Spanning tree packet in wireshark

Hi,
I'm trying to study the spaning tree protocol deeply, do i sniff the sapning with wireshark from my PC (I delete the portfast from the port to my PC in the switch, so i can get the bpdu tarfiic to my PC), and I sawthat source of the stp packet is the mac of the port in the switch that my PC is connected to. Why the mac source is not the root bridge's mac? (i see the mac of the root bridge in the stp layer of the packet, in the root bridge system ID).

Find more posts tagged with

Comments

waxtrax

If you want to fully capture and understand Spanning-Tree BPDUs, you should capture packets directly on the switch if it supports it, or set up a SPAN session toward your packet capture PC. Remember, too, that STP is an inter-switch protocol, not a switch-to-host protocol. You should still see IEEE-formatted BPDUs on access ports, though, unless the switch is configured to filter them.

rob42

Just a thought, but can you not put a HUB in-line between the two Switches, then plug your PC into the HUB and capture the packets?

fredrikjj

shush wrote: »

I sawthat source of the stp packet is the mac of the port in the switch that my PC is connected to. Why the mac source is not the root bridge's mac? (i see the mac of the root bridge in the stp layer of the packet, in the root bridge system ID).

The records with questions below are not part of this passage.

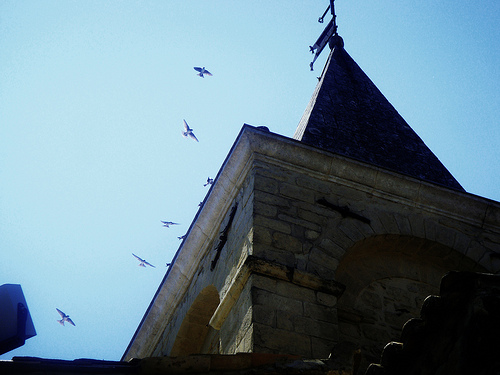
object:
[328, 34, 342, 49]
ball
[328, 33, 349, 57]
tip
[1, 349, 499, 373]
roof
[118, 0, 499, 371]
building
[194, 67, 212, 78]
bird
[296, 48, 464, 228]
roof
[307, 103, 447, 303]
building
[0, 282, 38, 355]
light fixture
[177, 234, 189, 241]
bird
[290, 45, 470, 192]
steeple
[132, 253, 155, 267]
bird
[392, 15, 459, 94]
clouds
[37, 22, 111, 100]
white clouds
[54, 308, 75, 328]
bird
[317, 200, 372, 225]
brace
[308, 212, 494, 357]
arch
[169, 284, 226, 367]
arch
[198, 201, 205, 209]
bird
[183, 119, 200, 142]
bird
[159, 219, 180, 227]
bird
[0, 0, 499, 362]
sky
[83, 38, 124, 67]
sky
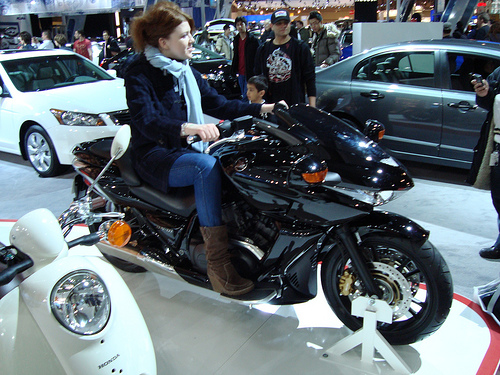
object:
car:
[1, 50, 132, 176]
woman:
[122, 1, 289, 296]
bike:
[70, 102, 455, 347]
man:
[253, 7, 316, 112]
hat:
[270, 9, 290, 28]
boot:
[196, 223, 253, 297]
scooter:
[0, 123, 161, 375]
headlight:
[50, 269, 112, 336]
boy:
[244, 75, 269, 107]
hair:
[247, 76, 267, 92]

My guess is it that it's because it would screw up the mac address learning process to send all BPDUs with the root bridge MAC as source. Imagine two switches A and B, connected with two links between them. One of these links will be shut down, and one of the switches will have a blocking port. Which one is blocking of course depends on which switch is the root and port costs or the sender port id, etc. However, even blocked ports need to receive BPDUs so BPDUs will continue to be sent from both ports on the root switch down to the other switch.

When those BPDUs are received, the switch installs the source mac address in the mac address table. If the root bridge mac address was used as the source mac on the BPDUs sent out both ports, the receiving switch would continuously have to modify the mac address table since a mac address can only be associated with one port.

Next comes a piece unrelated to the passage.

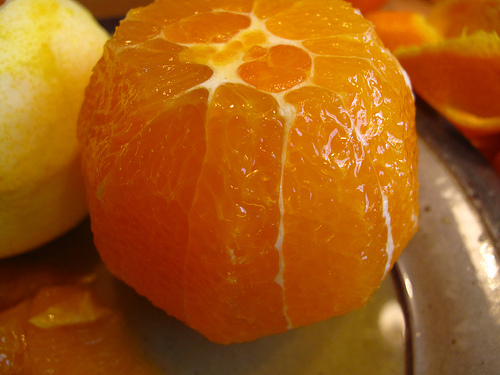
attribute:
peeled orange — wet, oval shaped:
[72, 1, 425, 349]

This could be wrong, just speculating.

tunerX

Which spanning tree packet do you want to see?

Each switch sends its own BPDU then there is the discovery which causes each switch to realize the root and then the L2 network converges. You will want a multi phased approach.

Two switches will yield packets. Three switches will yield packets. You know the priority, mac address, and port numbers. So you should be able to calculate which switch will be root, which ports will be forwarding, and which ports will be blocked before you even connect them together. Once you can do it on paper which is easier than doing it with packet captures... you can then capture the packets and see the metrics contained in each packet to validate your understanding.

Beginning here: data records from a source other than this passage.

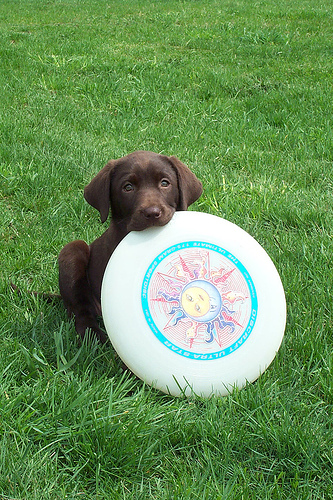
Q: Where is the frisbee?
A: Puppy's mouth.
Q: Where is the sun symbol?
A: On frisbee.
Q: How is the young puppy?
A: Brown.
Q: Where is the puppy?
A: On grass.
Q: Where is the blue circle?
A: Around the symbol.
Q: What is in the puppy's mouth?
A: A frisbee.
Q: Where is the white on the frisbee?
A: The edge.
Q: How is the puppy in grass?
A: Laying.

A HUB will show the packets. A switch with span sessions will show the packets. A hub will only be useful between two switches. A switch with span sessions will be useful between multiple switches as long as you have one session for each switch link.

tunerX

Yes you are speculating. You don't need to do that.

The root is determined before any switch is connected with any port. The information from each switch determines the root and all information from that root determines the path to the root. There aren't any gotchas or magic bean situations here.

The only time you should see a gotcha is when you can fudge the numbers and cause switches to have identical mac addresses. Then you have a problem.